In my travels I continue to run across Assistants who struggle with the "Aww...you're just an EA," or "Why are you settling?" commentary from uninformed, idiotic nitwits who are likely in stale, middle-management-piranha-tank jobs of their own. Assistants put up with this tired thinking and associated condescending treatment all the time and it's truly doing a number on their confidence and self-worth. But those of you who know me from my LinkedIn posts or in person know that I don't suffer fools gladly. And I'm also apt to call you out on falling for the BS of others and letting it affect you any deeper than surface level. So let me break this down for anyone allowing themselves to feel "lesser than" because of the opinions of others.

 

1. No one in life can do what you do in exactly the way you do it. You are unique by design. Your contribution to this earth is unique and can't be replicated. You are the one who conceives of the exact way and the exact thoughts of how you will contribute. Therefore, nothing anyone says about what you do and the way you contribute to this world is relevant...beyond just words. They have their own unique way of doing things, just like you. Stepping outside the safety of their own uniqueness to comment on yours is a bold move, and immediately subjects them to the danger of a random punch in the throat often attributed to caring too much about everyone else's unique contribution vs. their own. (Catch my drift here?)

 

2. Start focusing on YOU and what you, alone, offer to the world in your own, unique way. In short, "care less." Specifically about what anyone else has to say about you, your profession, or the way you're doing YOU. The only person living your life is you.
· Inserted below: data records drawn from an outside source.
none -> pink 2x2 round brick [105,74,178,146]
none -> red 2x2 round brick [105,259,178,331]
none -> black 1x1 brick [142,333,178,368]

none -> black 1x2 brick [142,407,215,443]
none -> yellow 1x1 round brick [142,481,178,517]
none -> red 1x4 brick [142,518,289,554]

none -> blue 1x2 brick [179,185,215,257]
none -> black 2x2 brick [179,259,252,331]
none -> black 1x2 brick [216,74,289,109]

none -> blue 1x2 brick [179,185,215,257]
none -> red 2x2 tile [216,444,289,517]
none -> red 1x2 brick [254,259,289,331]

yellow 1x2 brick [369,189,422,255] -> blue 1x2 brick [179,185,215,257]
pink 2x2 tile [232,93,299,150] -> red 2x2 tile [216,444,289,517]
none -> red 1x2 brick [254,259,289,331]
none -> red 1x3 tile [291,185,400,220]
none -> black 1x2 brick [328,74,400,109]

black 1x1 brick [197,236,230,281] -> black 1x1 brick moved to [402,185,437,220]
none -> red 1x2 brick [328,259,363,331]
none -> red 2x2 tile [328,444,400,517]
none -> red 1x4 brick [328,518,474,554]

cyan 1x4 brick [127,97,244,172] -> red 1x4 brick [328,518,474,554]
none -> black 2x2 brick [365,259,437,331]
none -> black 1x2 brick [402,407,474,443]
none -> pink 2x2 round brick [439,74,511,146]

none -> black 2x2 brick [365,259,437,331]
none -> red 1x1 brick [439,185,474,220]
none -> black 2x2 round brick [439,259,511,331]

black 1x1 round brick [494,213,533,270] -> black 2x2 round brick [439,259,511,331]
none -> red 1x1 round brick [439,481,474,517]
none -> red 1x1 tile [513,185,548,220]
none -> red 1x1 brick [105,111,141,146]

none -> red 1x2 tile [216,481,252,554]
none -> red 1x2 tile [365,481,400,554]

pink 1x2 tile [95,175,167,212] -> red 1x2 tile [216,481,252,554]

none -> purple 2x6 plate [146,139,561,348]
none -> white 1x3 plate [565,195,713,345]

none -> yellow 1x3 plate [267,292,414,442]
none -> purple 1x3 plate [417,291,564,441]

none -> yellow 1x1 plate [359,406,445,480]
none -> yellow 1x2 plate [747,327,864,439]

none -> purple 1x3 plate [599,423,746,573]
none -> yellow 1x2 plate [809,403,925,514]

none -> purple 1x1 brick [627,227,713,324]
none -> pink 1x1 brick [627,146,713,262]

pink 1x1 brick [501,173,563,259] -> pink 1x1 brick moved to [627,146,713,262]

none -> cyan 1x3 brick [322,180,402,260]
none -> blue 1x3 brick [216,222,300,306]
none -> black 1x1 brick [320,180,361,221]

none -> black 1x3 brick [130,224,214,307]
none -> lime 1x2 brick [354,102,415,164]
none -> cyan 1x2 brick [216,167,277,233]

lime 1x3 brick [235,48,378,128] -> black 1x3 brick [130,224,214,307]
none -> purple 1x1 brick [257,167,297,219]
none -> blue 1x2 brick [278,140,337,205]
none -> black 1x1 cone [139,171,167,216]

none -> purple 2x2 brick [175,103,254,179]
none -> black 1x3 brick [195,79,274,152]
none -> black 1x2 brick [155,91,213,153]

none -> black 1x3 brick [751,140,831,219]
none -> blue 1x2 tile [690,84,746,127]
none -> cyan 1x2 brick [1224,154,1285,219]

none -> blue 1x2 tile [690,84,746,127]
Period. As long as you are doing the very best you can, EVERY DAY, with what you have at your disposal, nothing else in the world should matter. Especially the opinions of others. Remember this: Opinions are like assholes. Everyone has has them and they're mostly full of shit. (Thanks, Gramma! Miss you!)

 

3. Subscribe to "radical consciousness." I'm writing a book about it now so you'll soon have a reference guide. The idea is to really reel in your focus and concentration and strip it down to the very basics. In other words, becoming truly conscious again. Conscious of every thought, every bite of food, every action you take. In business, it's focusing on the objective and stripping away all of the emotion, opinions, and "non-facts" and striving to simply achieve the objective with laser focus and no fear of circumventing the time wasters and naysayers in its completion. Being radically conscious is the ability to be 100% in the moment, conscious down to every inhale and exhale, with full clarity of thought and intention, and executing from a place of calm, focus, and unflinching resolve. It's a muscle so it's going to take a lot of practice and repetition. But your professional and personal lives will change dramatically from the practice. And the BS opinions about you, your job, or the way you do things won't even register. Enjoy your new teflon shell. Looks good on you.

 

So, yes. I am "just an EA." In their eyes, perhaps. But, I really don't care how they choose to see me. In fact, it's none of my business. I know, with certainty, who I amand the intention and spirit with which I contribute to this world. Their opinion is cute, but it's of absolutely no value to me. Until it pays my cell phone bill each month or magically morphs into a million dollar bonus check it's simply a bad breath wind spewed from someone far less conscious in their intent and, particularly, in their own life. It. Doesn't. Matter.

 

Tune it out. Get focused. Get conscious. See you at the top!